[Python-Dev] Optionally using GMP to implement long if available

Mon Nov 10 18:42:05 CET 2008

On Mon, Nov 10, 2008 at 4:26 PM, Nick Craig-Wood <nick at craig-wood.com> wrote:
>
> Looking at the assembler it produces (x86)
>
> mul:
>        pushl   %ebp
>        xorl    %edx, %edx
>        movl    %esp, %ebp
>        movl    12(%ebp), %eax
>        imull   8(%ebp), %eax
>        popl    %ebp
>        ret
>
> Which I'm pretty sure is a 32x32->64 bit mul (though my x86 assembler
> foo is weak).

My x86 assembler is also weak (or perhaps I should say nonexistent),
but I think this does exactly what the C standard says it should: that is,
it returns just the low 32-bits of the product.

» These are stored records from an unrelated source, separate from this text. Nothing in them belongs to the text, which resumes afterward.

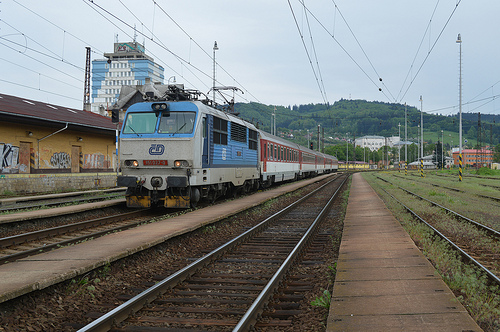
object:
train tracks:
[82, 175, 346, 329]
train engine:
[109, 93, 263, 198]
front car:
[116, 97, 261, 193]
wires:
[276, 17, 467, 121]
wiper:
[171, 122, 187, 136]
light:
[209, 37, 220, 97]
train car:
[261, 136, 303, 179]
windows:
[266, 140, 299, 158]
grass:
[410, 185, 480, 236]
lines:
[5, 5, 491, 95]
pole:
[83, 47, 92, 104]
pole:
[456, 42, 463, 149]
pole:
[418, 100, 425, 157]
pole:
[396, 125, 403, 161]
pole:
[210, 49, 216, 103]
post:
[454, 31, 466, 192]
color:
[457, 150, 464, 186]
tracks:
[0, 166, 355, 328]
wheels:
[190, 175, 276, 203]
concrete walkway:
[324, 170, 489, 330]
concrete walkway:
[0, 167, 342, 307]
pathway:
[326, 170, 473, 330]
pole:
[388, 111, 407, 178]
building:
[86, 26, 165, 116]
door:
[15, 134, 41, 187]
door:
[58, 138, 88, 178]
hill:
[285, 76, 495, 158]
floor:
[154, 106, 208, 153]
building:
[444, 145, 491, 167]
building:
[0, 91, 120, 173]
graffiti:
[0, 141, 109, 171]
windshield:
[124, 110, 198, 134]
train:
[115, 100, 340, 210]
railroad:
[4, 167, 499, 329]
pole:
[455, 150, 466, 180]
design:
[96, 58, 139, 117]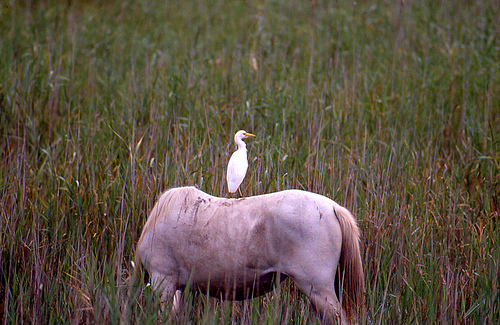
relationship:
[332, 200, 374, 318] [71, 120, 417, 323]
tail of horse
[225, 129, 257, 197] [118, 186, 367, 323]
bird on back of horse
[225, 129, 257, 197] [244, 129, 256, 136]
bird with beak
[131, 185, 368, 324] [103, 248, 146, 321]
horse has head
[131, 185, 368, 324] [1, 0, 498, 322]
horse standing in grass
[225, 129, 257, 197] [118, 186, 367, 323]
bird standing on horse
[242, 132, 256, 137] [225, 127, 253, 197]
beak of bird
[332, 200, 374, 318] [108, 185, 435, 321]
tail on horse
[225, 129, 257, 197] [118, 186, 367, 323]
bird on horse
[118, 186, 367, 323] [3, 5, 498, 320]
horse in field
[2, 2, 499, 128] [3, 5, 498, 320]
grass in field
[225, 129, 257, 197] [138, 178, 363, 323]
bird on horse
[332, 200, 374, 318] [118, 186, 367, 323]
tail on horse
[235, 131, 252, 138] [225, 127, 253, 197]
head on bird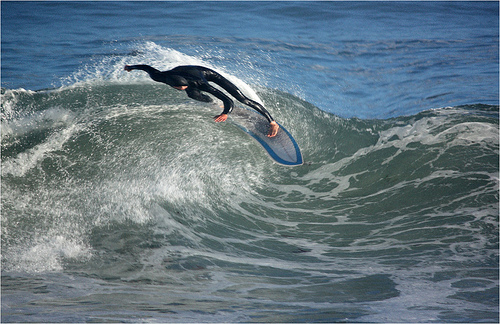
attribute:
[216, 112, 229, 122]
hand — bare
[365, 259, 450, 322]
foam — white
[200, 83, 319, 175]
surfboard — white and blue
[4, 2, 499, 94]
water — blue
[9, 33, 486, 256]
wave — small, foamy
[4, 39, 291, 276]
wave — flat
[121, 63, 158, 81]
arm — extended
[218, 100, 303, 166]
surfboard — white, blue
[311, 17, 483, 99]
water — blue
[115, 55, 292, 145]
man — surfing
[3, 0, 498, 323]
ocean — large, blue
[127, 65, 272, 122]
wetsuit — black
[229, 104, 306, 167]
surfboard — white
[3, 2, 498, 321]
water — blue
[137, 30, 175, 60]
spray — white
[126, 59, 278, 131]
wetsuit — black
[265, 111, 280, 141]
foot — bare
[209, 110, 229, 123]
foot — bare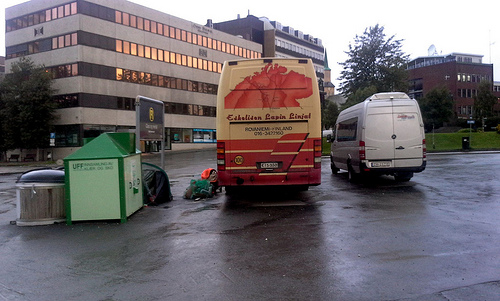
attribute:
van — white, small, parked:
[331, 88, 427, 176]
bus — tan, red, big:
[220, 46, 326, 204]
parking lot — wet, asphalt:
[8, 150, 500, 301]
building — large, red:
[0, 1, 264, 148]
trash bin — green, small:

Looking at the assembler, I think the imull does a 32-bit by
32-bit multiply and puts its (truncated) result back into the 32-bit
register eax.  I'd guess that the 64-bit result is being returned to
the calling routine in registers edx (high 32 bits) and eax (low 32 bits);
this explains why edx has to be zeroed with the 'xorl' instruction.

And if we were really expecting a 64-bit result then there should
be an unsigned multiply (mull) there instead of a signed multiply
(imull);  of course they're the same modulo 2**32, so for a 32-bit
result it doesn't matter which is used.

Mark